Embora alguns parentes ainda estejam morando no motel, Zorghon e cinco membros de sua família conseguiram se mudar para um apartamento de três quartos que custa cerca de US$ 3.300 por mês. Atualmente, eles recebem assistência de aluguel e estão pagando parcelas maiores de forma incremental antes que o custo total entre em vigor após seis meses. Eles estão felizes em ter um lugar para morar, mas se preocupam em encontrar empregos para cobrir o aluguel quando a assistência expirar.

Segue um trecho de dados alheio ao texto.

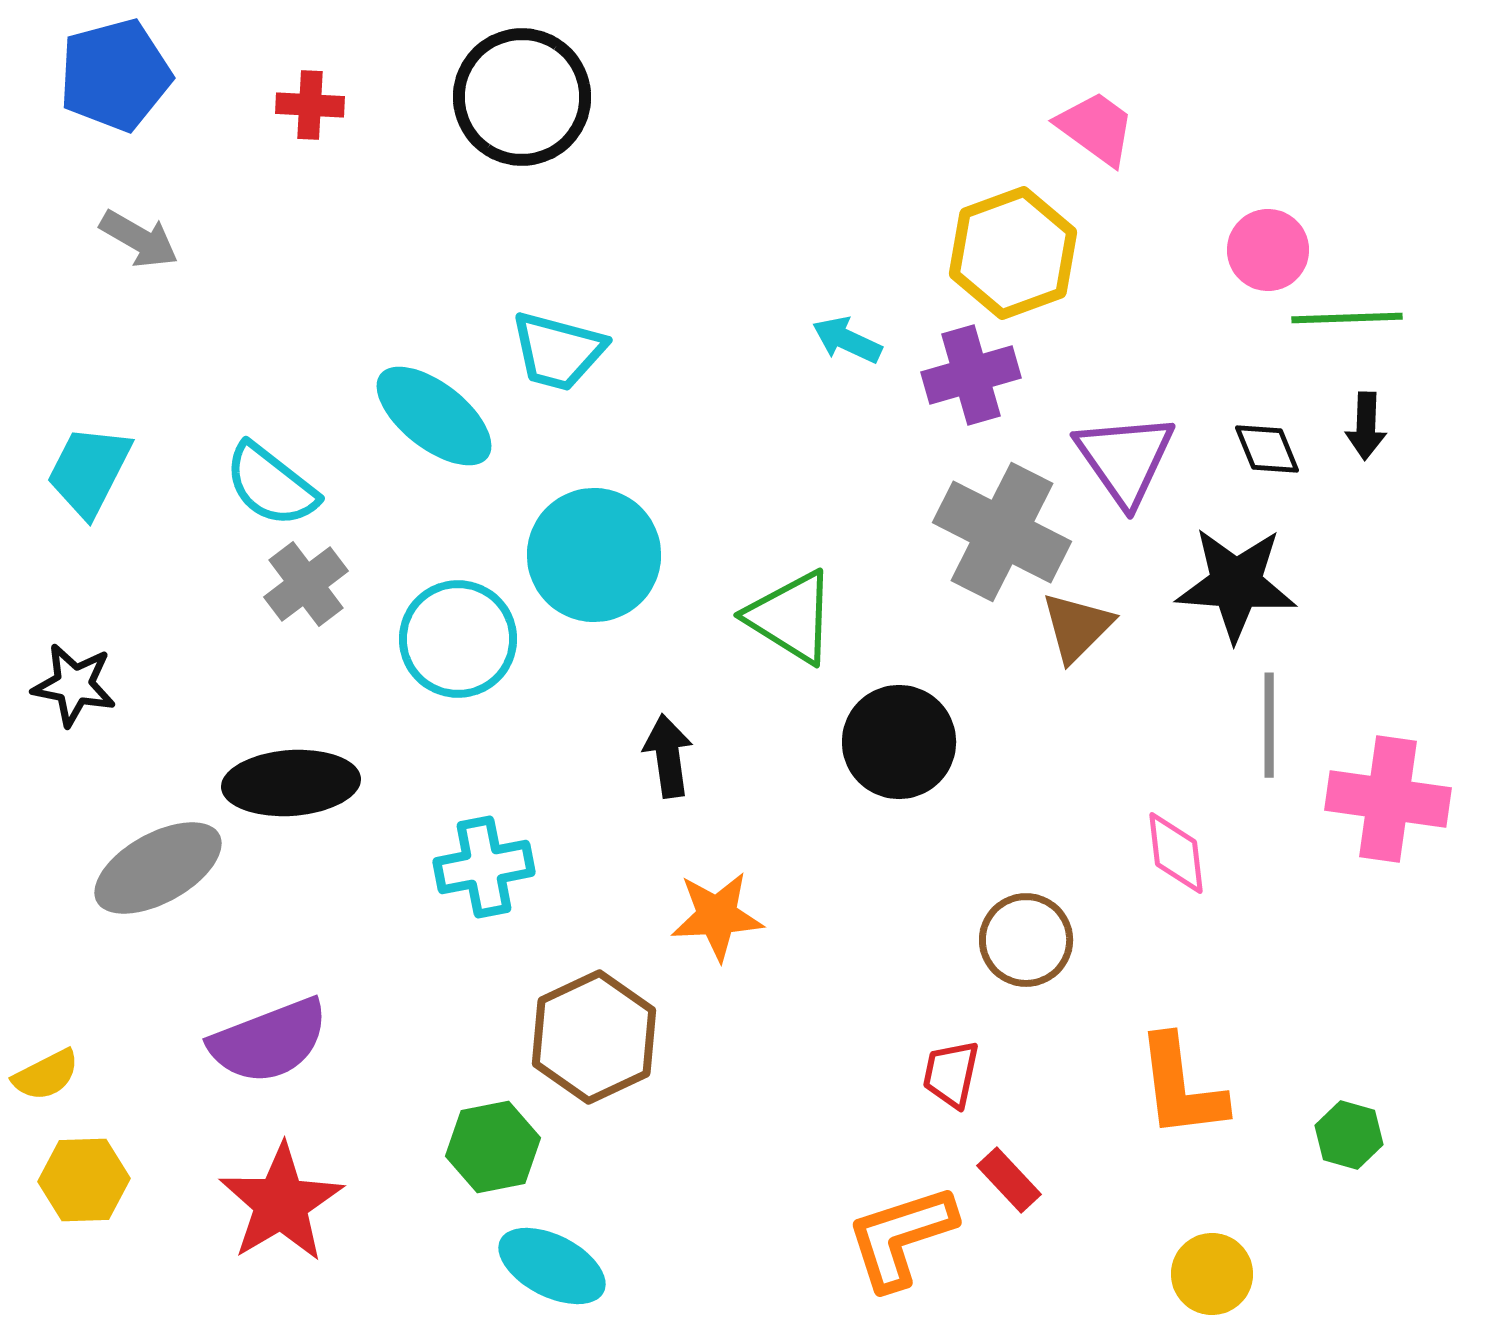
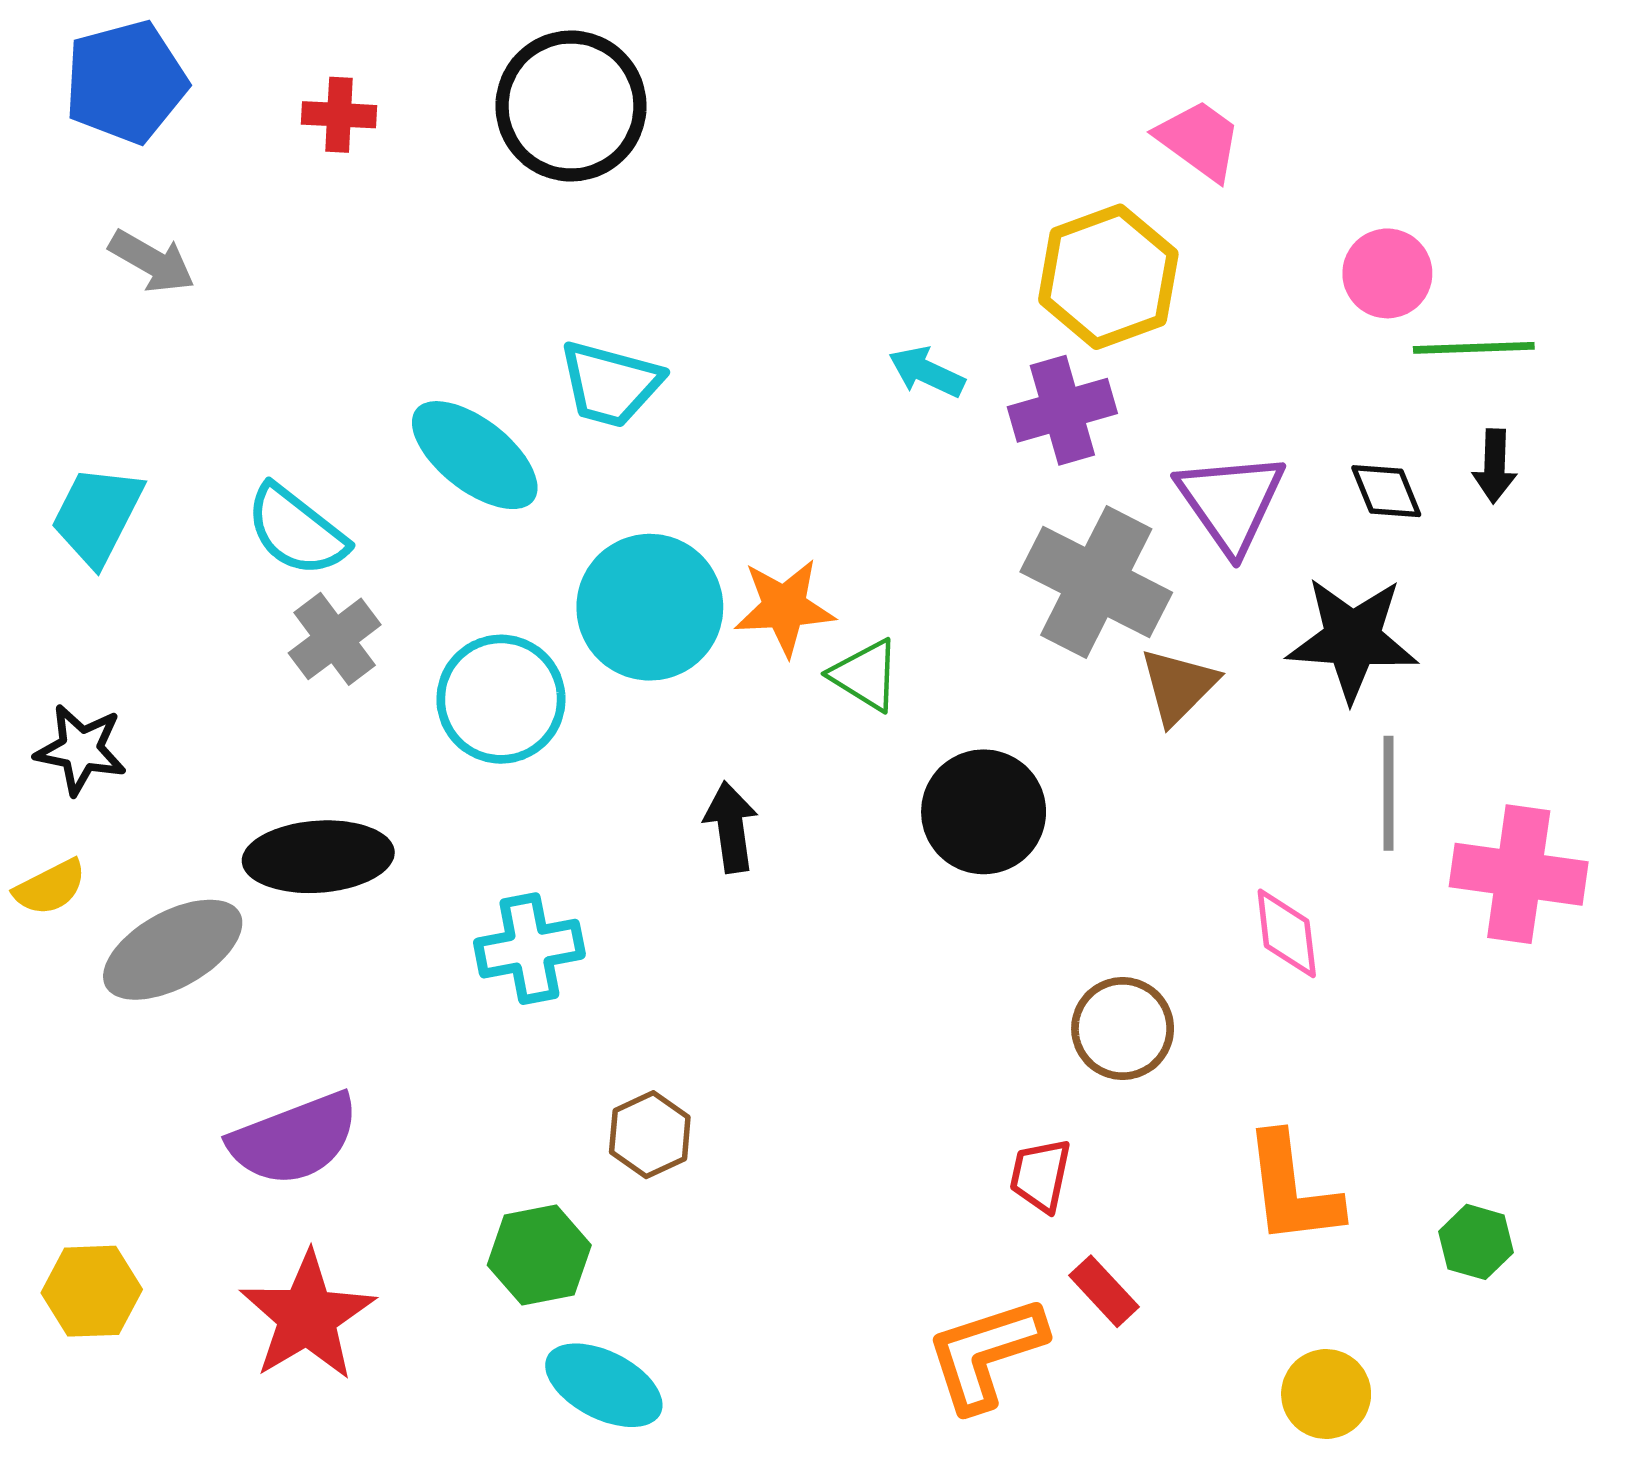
green triangle: (791, 617) -> (865, 675), size x0.7
orange star: (717, 916) -> (784, 607), moved
brown hexagon: (594, 1037) -> (650, 1135), size x0.6
yellow semicircle: (46, 1075) -> (50, 887), moved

Asifa – que escapou de Cabul no mesmo dia em que um homem-bomba matou cerca de 170 afegãos e mais de uma dúzia de militares americanos fora do aeroporto da cidade, e que também pediu que seu sobrenome não fosse revelado – também está preocupada. Ela recebeu uma oferta de moradia para o marido e dois filhos, mas recusou porque não queria deixar a nora sozinha no motel.

“Ela foi muito eloquente, mas depois que o Talibã assumiu, ela parou de falar por vários meses”, disse Asifa à Al Jazeera. “Às vezes ela tem ataques de desmaio várias vezes por semana.”

Sistema sobrecarregado

Uma rede de grupos de reassentamento e organizações comunitárias está ajudando essas famílias, mas elas estão no limite, tentando preencher as lacunas depois que os recursos para refugiados foram esvaziados durante o governo do ex-presidente dos EUA, Donald Trump. O 5ive Pillars, que oferece assistência a muitas das famílias do hotel, foi fundado após a queda de Cabul.

Muitas organizações comunitárias e voluntários afegãos americanos, que ajudam com tudo, desde comida a assistência jurídica, estão se sentindo sobrecarregados e esgotados – não apenas pelas demandas esmagadoras, mas também pela natureza emocional do trabalho.

Alguns desses voluntários têm suas próprias histórias familiares dolorosas, que agora estão vendo repetidas entre a mais nova rodada de refugiados de um país que foi devastado por guerras e dificuldades por décadas.

Arash Azizzada, cofundador do grupo de diáspora progressista Afghans For A Better Tomorrow, disse à Al Jazeera que os governos estadual e federal deixaram “as organizações comunitárias afegãs para pegar os pedaços, a maioria dos quais são subfinanciados, com poucos recursos e no beira do esgotamento”.

Ao mesmo tempo, muitos afegãos reassentados estão cientes de que, sob liberdade condicional humanitária, que lhes permite apenas refúgio temporário, eles devem entrar em um caminho de imigração mais estável dentro de dois anos após a entrada no país, ou correm o risco de perder os benefícios da autorização de trabalho que vêm com liberdade condicional.

“Estamos tentando colocar as pessoas em empregos bem remunerados, mas se elas não tiverem um status legal mais permanente, tudo é incerto”, disse Yalda Afif, gerente de programa da organização de assistência a refugiados HIAS, à Al Jazeera.

Com muitos obstáculos pela frente, algumas famílias ainda mantêm a esperança de que eventualmente conseguirão construir uma vida melhor nos EUA.

“Estamos gratos por estar em um lugar seguro”, disse Asifa. “Mas, ao mesmo tempo, nossos corações estão partidos.”

Farrah Omar ajudou na tradução desta história. Ela é uma intérprete de mídia freelance baseada na Califórnia e fala farsi e dari.